In Pareto lines on bar charts – an Excel fudge, Alex Kerin of Data Driven Consulting took data from a very badly distorted pie chart, and generated a Pareto chart. I busted the pie in Extra Distortion in a Pie Chart, but thought I’d chime in on the subject of Pareto Charts.
A Pareto Chart is a horizontal or vertical bar chart with its data sorted in descending order. The largest items (categories) in the chart are listed first for emphasis. Often a line is overlaid on the bar chart, showing cumulative sums or percentages of the total.
The Pareto Principle, named for Italian economist Vilfredo Pareto, is based on the observation that most of the effects of an action come from a small amount of the causes. This is often called the 80-20 rule, implying that 80% of the failures come from 20% of the types of defect, or that 80% of one’s sales come from 20% of one’s customers, or pretty much any 80-20 metaphor you can come up with.
The simplest Pareto chart is a plain column chart.
The percentages of each value are used as data labels. In this case, obviously the first three bars are substantially taller than any of the rest.The last four bars aren’t even as tall as the axis line is thick, so the bottom five categories can be combined into a category called “Other”.
To show the cumulative proportion of items (in this case, apps you can buy for your iPhone), a line can be added to show the percentage on a secondary axis. In Excel this is a simple column-line combination chart on two axes.
This shows that we didn’t reach 80% of the effect until about 50% of the categories were accounted for. It’s still disproportionate, but not as severely as the “80-20″ nickname would indicate.
An alternative approach plots the accumulated value line on the same scale as the individual bars, with data labels showing the cumulative percentages. In Excel it’s even simpler: a column-line combination chart on one axis.
The heights of all bars is reduced substantially, but lowering the resolution also stresses that none of the bars is a huge amount of the total.
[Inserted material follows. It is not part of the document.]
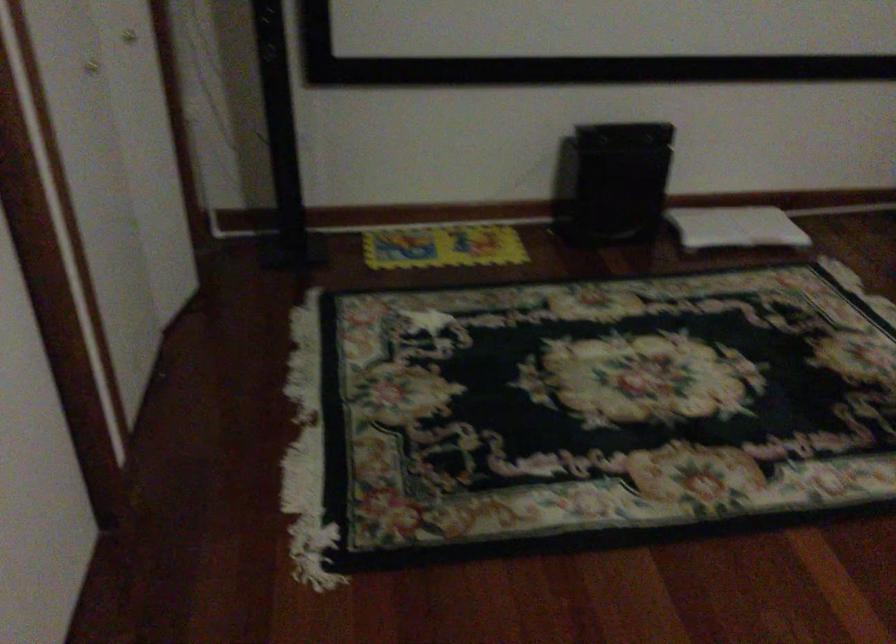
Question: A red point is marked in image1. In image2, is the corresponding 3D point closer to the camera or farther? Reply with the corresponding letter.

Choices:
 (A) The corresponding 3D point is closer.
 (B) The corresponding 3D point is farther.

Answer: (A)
Vertical bars seem to be more common in Pareto charts, but there are problems with this orientation. The category labels have to be listed vertically, making them hard to read. Data labels may overlap; the labels were placed in a distracting staggered layout to make them legible.
To remedy these legibility problems, the chart can be rotated. Categories and percentage labels in the following chart are perfectly legible.
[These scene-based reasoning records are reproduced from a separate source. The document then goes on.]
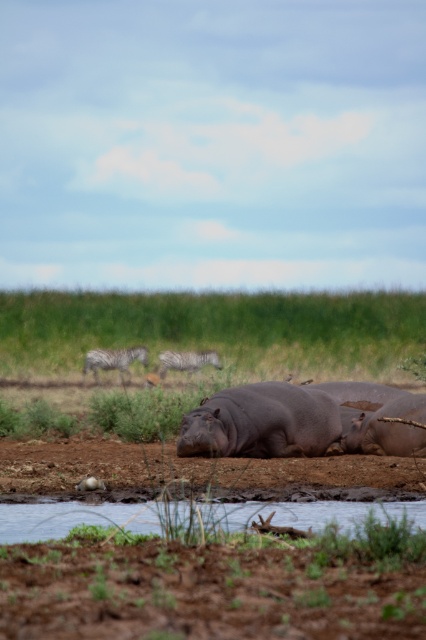
Question: Which point appears farthest from the camera in this image?

Choices:
 (A) (121, 352)
 (B) (219, 520)

Answer: (A)

Question: Can you confirm if matte gray hippo at center is thinner than gray striped zebra at center?

Choices:
 (A) no
 (B) yes

Answer: (A)

Question: Which point is closer to the camera taking this photo?

Choices:
 (A) (94, 356)
 (B) (218, 408)
 (C) (167, 339)
 (D) (417, 406)

Answer: (B)

Question: Which object appears closest to the camera in this image?

Choices:
 (A) matte gray hippo at center
 (B) gray striped zebra at center

Answer: (A)

Question: In this image, where is green grass at center located relative to matte gray hippo at center?

Choices:
 (A) left
 (B) right

Answer: (A)

Question: Is gray matte hippo at lower right wider than gray striped zebra at center?

Choices:
 (A) no
 (B) yes

Answer: (A)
There is no difference in our ability to interpret the data in this chart, compared to the first vertically oriented chart above.
As before, a line can be added to show the percentage on a secondary axis. In Excel this requires a bit of a trick, using a bar-XY combination chart on two axes. For the XY series, X is the percentage and Y indicates the order of the categories.
Again, the readability is the same for horizontally and vertically aligned charts.
Anything done vertically can also be done horizontally.
I prefer the horizontal bar charts for improved readability of the labels. In most cases I also prefer the one-axis version, where the line shows the accumulated totals on the same scale as the individual values.